**Exercise material:**
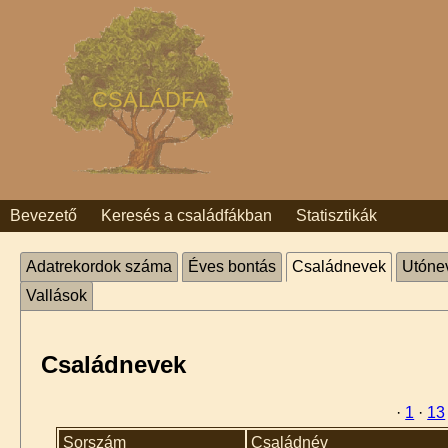
CSALÁDFA
Bevezető
Keresés a családfákban
Statisztikák
Adatrekordok száma
Éves bontás
Családnevek
Utóne
Vallások
Családnevek
·
1
·
13
Sorszám
Családnév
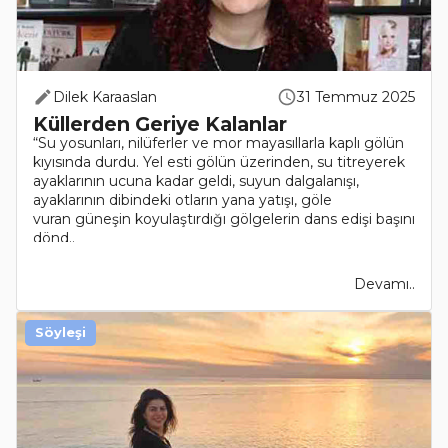
Dilek Karaaslan
31 Temmuz 2025
Küllerden Geriye Kalanlar
“Su yosunları, nilüferler ve mor mayasıllarla kaplı gölün
kıyısında durdu. Yel esti gölün üzerinden, su titreyerek
ayaklarının ucuna kadar geldi, suyun dalgalanışı,
ayaklarının dibindeki otların yana yatışı, göle
vuran güneşin koyulaştırdığı gölgelerin dans edişi başını
dönd..
Devamı..
Söyleşi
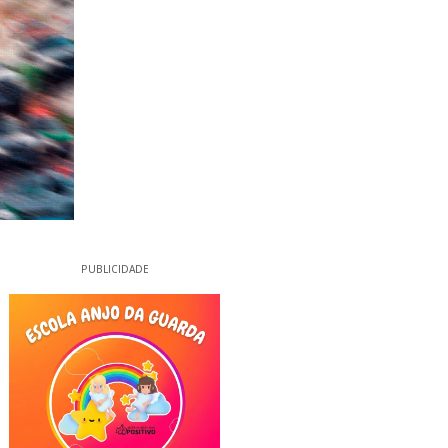
PUBLICIDADE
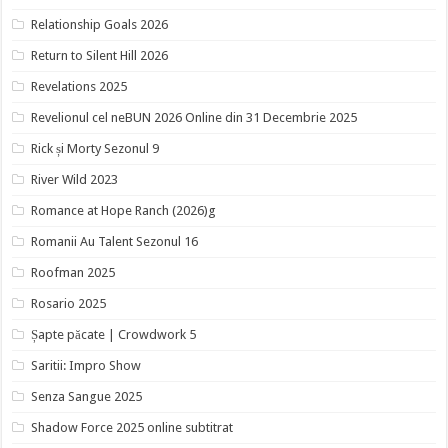
Relationship Goals 2026
Return to Silent Hill 2026
Revelations 2025
Revelionul cel neBUN 2026 Online din 31 Decembrie 2025
Rick și Morty Sezonul 9
River Wild 2023
Romance at Hope Ranch (2026)g
Romanii Au Talent Sezonul 16
Roofman 2025
Rosario 2025
Șapte păcate | Crowdwork 5
Saritii: Impro Show
Senza Sangue 2025
Shadow Force 2025 online subtitrat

**Your instructions:** Reproduce, word for word, all of the text read from the pages in the data above, omitting the pictures.

**Expected answer:**
CSALÁDFA
Bevezető
Keresés a családfákban
Statisztikák
Adatrekordok száma
Éves bontás
Családnevek
Utóne
Vallások
Családnevek
·
1
·
13
Sorszám
Családnév
Dilek Karaaslan
31 Temmuz 2025
Küllerden Geriye Kalanlar
“Su yosunları, nilüferler ve mor mayasıllarla kaplı gölün
kıyısında durdu. Yel esti gölün üzerinden, su titreyerek
ayaklarının ucuna kadar geldi, suyun dalgalanışı,
ayaklarının dibindeki otların yana yatışı, göle
vuran güneşin koyulaştırdığı gölgelerin dans edişi başını
dönd..
Devamı..
Söyleşi
PUBLICIDADE
Relationship Goals 2026
Return to Silent Hill 2026
Revelations 2025
Revelionul cel neBUN 2026 Online din 31 Decembrie 2025
Rick și Morty Sezonul 9
River Wild 2023
Romance at Hope Ranch (2026)g
Romanii Au Talent Sezonul 16
Roofman 2025
Rosario 2025
Șapte păcate | Crowdwork 5
Saritii: Impro Show
Senza Sangue 2025
Shadow Force 2025 online subtitrat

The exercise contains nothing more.